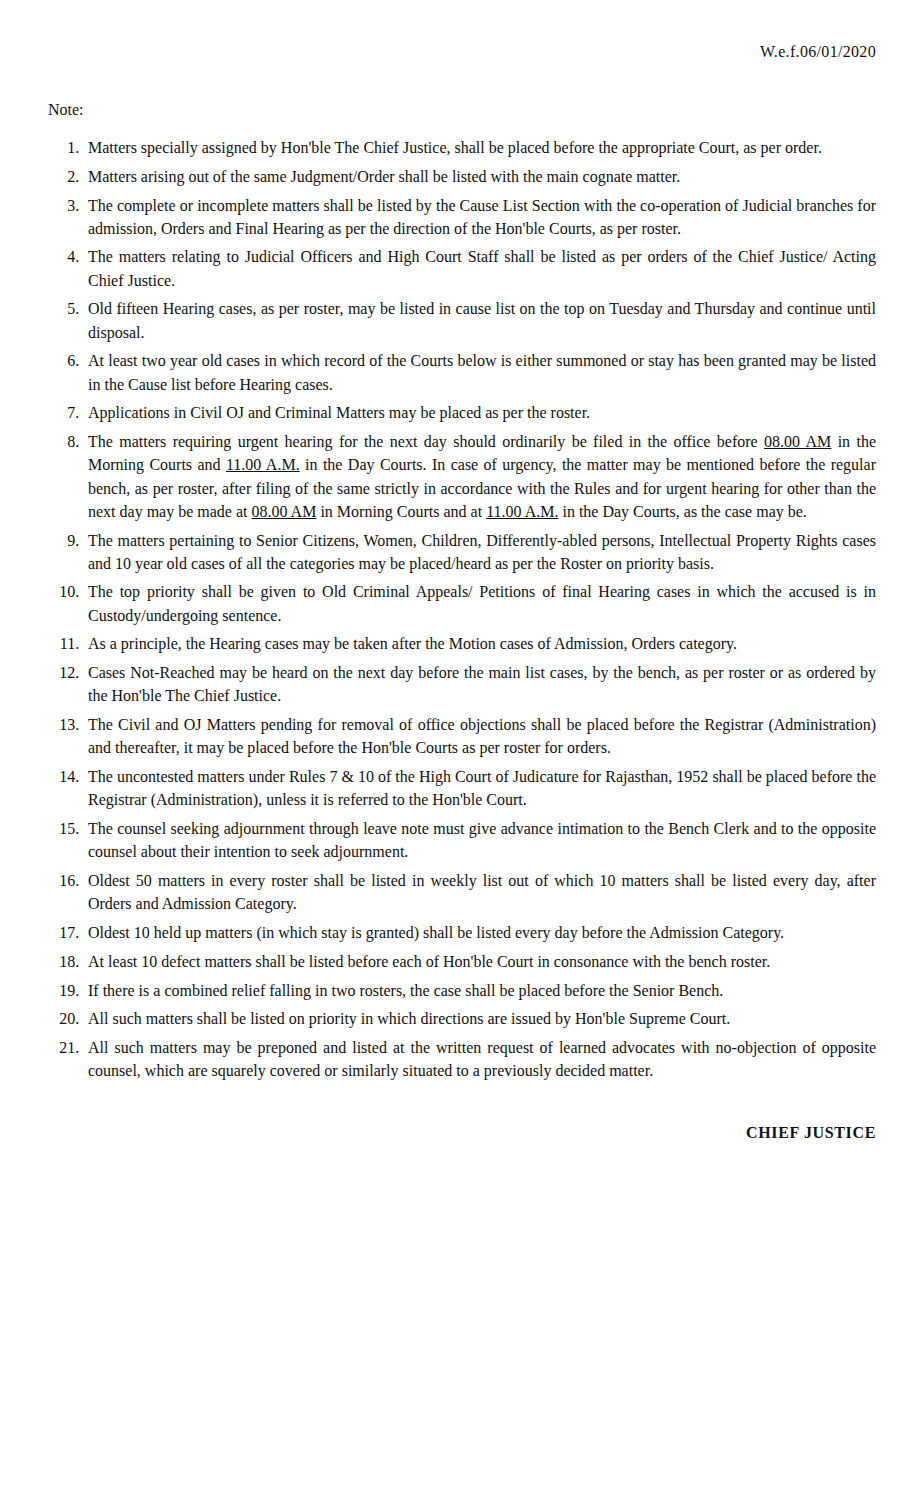W.e.f.06/01/2020
Note:
Matters specially assigned by Hon'ble The Chief Justice, shall be placed before the appropriate Court, as per order.
Matters arising out of the same Judgment/Order shall be listed with the main cognate matter.
The complete or incomplete matters shall be listed by the Cause List Section with the co-operation of Judicial branches for admission, Orders and Final Hearing as per the direction of the Hon'ble Courts, as per roster.
The matters relating to Judicial Officers and High Court Staff shall be listed as per orders of the Chief Justice/ Acting Chief Justice.
Old fifteen Hearing cases, as per roster, may be listed in cause list on the top on Tuesday and Thursday and continue until disposal.
At least two year old cases in which record of the Courts below is either summoned or stay has been granted may be listed in the Cause list before Hearing cases.
Applications in Civil OJ and Criminal Matters may be placed as per the roster.
The matters requiring urgent hearing for the next day should ordinarily be filed in the office before 08.00 AM in the Morning Courts and 11.00 A.M. in the Day Courts. In case of urgency, the matter may be mentioned before the regular bench, as per roster, after filing of the same strictly in accordance with the Rules and for urgent hearing for other than the next day may be made at 08.00 AM in Morning Courts and at 11.00 A.M. in the Day Courts, as the case may be.
The matters pertaining to Senior Citizens, Women, Children, Differently-abled persons, Intellectual Property Rights cases and 10 year old cases of all the categories may be placed/heard as per the Roster on priority basis.
The top priority shall be given to Old Criminal Appeals/ Petitions of final Hearing cases in which the accused is in Custody/undergoing sentence.
As a principle, the Hearing cases may be taken after the Motion cases of Admission, Orders category.
Cases Not-Reached may be heard on the next day before the main list cases, by the bench, as per roster or as ordered by the Hon'ble The Chief Justice.
The Civil and OJ Matters pending for removal of office objections shall be placed before the Registrar (Administration) and thereafter, it may be placed before the Hon'ble Courts as per roster for orders.
The uncontested matters under Rules 7 & 10 of the High Court of Judicature for Rajasthan, 1952 shall be placed before the Registrar (Administration), unless it is referred to the Hon'ble Court.
The counsel seeking adjournment through leave note must give advance intimation to the Bench Clerk and to the opposite counsel about their intention to seek adjournment.
Oldest 50 matters in every roster shall be listed in weekly list out of which 10 matters shall be listed every day, after Orders and Admission Category.
Oldest 10 held up matters (in which stay is granted) shall be listed every day before the Admission Category.
At least 10 defect matters shall be listed before each of Hon'ble Court in consonance with the bench roster.
If there is a combined relief falling in two rosters, the case shall be placed before the Senior Bench.
All such matters shall be listed on priority in which directions are issued by Hon'ble Supreme Court.
All such matters may be preponed and listed at the written request of learned advocates with no-objection of opposite counsel, which are squarely covered or similarly situated to a previously decided matter.
CHIEF JUSTICE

****

— BRIEF —
Out of the data above, give again only the lines starting at the one holding "At least two" and ending at the one holding "The counsel seeking", unchanged.

— YOUR RESPONSE —
At least two year old cases in which record of the Courts below is either summoned or stay has been granted may be listed in the Cause list before Hearing cases.
Applications in Civil OJ and Criminal Matters may be placed as per the roster.
The matters requiring urgent hearing for the next day should ordinarily be filed in the office before 08.00 AM in the Morning Courts and 11.00 A.M. in the Day Courts. In case of urgency, the matter may be mentioned before the regular bench, as per roster, after filing of the same strictly in accordance with the Rules and for urgent hearing for other than the next day may be made at 08.00 AM in Morning Courts and at 11.00 A.M. in the Day Courts, as the case may be.
The matters pertaining to Senior Citizens, Women, Children, Differently-abled persons, Intellectual Property Rights cases and 10 year old cases of all the categories may be placed/heard as per the Roster on priority basis.
The top priority shall be given to Old Criminal Appeals/ Petitions of final Hearing cases in which the accused is in Custody/undergoing sentence.
As a principle, the Hearing cases may be taken after the Motion cases of Admission, Orders category.
Cases Not-Reached may be heard on the next day before the main list cases, by the bench, as per roster or as ordered by the Hon'ble The Chief Justice.
The Civil and OJ Matters pending for removal of office objections shall be placed before the Registrar (Administration) and thereafter, it may be placed before the Hon'ble Courts as per roster for orders.
The uncontested matters under Rules 7 & 10 of the High Court of Judicature for Rajasthan, 1952 shall be placed before the Registrar (Administration), unless it is referred to the Hon'ble Court.
The counsel seeking adjournment through leave note must give advance intimation to the Bench Clerk and to the opposite counsel about their intention to seek adjournment.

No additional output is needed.